**TASKS TO PERFORM:**
A: In the passage on bad female characters, list every work whose year is given in parentheses right after its title, along with that year.
B: From the passage on bad female characters, reproduce word for word the part from "Nothing has changed" to "and other stories.".

**SELECTED PASSAGE:**
Something interesting has been happening over the last half century to female characters. Fay Weldon invented her unforgettable “She-Devil” in 1983 (The Life and Loves of a She-Devil, 1983); in retrospect I see that she was Monica’s ancestor. Madonna sang her Bad Girl song nearly a decade later, and the iconic ITV series about female prisons, Bad Girls, ran from 1999 to 2006. We were falling in love with bad girls! They had broken out of the prison of good behaviour that I grew up in. Little wonder that my generation so strongly wanted to be bad.
Nothing has changed today; it anything it’s gone from bad girls to worse girls. The 2018 BBC TV series Killing Eve by Phoebe Waller-Bridge revolved around Villanelle, the beautiful, funny, and utterly psychotic hitwoman who murders her way across Europe, taking in several of her loved ones. Most of us hope she’ll be back, scarcely remembering that she’s just a figment of the writer’s imagination. Villanelle was only the latest of the bad, odd and mesmerising female characters who have erupted over the last decade from Gone Girl (2012), Girl on a Train (2015) and other stories.

**Saved entries:**
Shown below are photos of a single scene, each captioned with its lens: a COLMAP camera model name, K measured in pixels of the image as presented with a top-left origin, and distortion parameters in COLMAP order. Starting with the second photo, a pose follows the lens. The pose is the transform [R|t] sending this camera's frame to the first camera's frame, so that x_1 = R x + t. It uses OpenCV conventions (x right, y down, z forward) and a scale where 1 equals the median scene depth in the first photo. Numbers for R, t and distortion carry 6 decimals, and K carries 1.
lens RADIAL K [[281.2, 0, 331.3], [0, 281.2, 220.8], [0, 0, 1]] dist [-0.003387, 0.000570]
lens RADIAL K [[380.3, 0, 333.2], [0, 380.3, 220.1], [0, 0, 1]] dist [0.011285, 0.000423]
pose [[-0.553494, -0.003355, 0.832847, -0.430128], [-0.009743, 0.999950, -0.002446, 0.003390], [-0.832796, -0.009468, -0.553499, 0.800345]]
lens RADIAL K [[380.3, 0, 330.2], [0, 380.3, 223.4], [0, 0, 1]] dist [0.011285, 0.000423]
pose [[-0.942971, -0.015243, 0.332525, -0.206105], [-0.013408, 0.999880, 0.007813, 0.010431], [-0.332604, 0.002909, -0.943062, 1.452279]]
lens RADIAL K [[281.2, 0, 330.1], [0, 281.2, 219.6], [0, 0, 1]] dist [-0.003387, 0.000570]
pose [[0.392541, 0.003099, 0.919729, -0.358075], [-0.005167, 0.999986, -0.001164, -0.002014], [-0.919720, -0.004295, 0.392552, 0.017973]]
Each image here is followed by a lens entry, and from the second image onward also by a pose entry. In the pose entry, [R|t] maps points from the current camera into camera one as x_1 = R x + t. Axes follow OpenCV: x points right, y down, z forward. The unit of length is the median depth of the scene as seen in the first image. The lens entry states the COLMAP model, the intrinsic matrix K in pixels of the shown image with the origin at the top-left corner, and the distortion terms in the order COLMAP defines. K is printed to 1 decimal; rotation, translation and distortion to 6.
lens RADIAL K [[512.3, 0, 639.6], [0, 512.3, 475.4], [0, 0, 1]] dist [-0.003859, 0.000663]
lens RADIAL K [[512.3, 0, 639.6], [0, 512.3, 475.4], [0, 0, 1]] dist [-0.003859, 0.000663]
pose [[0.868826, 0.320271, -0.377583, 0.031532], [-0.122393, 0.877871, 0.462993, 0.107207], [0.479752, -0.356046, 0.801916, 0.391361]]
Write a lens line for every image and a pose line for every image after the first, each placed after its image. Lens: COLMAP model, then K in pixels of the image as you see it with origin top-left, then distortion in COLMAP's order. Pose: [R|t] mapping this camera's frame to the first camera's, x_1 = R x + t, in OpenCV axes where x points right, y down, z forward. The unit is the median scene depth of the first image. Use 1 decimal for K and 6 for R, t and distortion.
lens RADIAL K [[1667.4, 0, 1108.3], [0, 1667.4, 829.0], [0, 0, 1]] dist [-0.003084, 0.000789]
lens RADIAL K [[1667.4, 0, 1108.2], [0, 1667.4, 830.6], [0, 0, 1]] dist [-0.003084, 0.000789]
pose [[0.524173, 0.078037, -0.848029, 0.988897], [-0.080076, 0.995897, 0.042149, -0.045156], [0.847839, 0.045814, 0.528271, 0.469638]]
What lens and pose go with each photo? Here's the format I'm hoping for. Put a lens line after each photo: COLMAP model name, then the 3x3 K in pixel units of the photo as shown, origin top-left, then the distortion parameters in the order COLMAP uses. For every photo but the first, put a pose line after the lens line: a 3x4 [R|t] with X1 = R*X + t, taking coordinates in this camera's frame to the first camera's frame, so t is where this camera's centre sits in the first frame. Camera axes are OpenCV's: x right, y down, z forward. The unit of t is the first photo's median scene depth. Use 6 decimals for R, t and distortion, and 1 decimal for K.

**RESULTS FOR EACH TASK:**
A:
- The Life and Loves of a She-Devil (1983)
- Gone Girl (2012)
- Girl on a Train (2015)

B:
Nothing has changed today; it anything it’s gone from bad girls to worse girls. The 2018 BBC TV series Killing Eve by Phoebe Waller-Bridge revolved around Villanelle, the beautiful, funny, and utterly psychotic hitwoman who murders her way across Europe, taking in several of her loved ones. Most of us hope she’ll be back, scarcely remembering that she’s just a figment of the writer’s imagination. Villanelle was only the latest of the bad, odd and mesmerising female characters who have erupted over the last decade from Gone Girl (2012), Girl on a Train (2015) and other stories.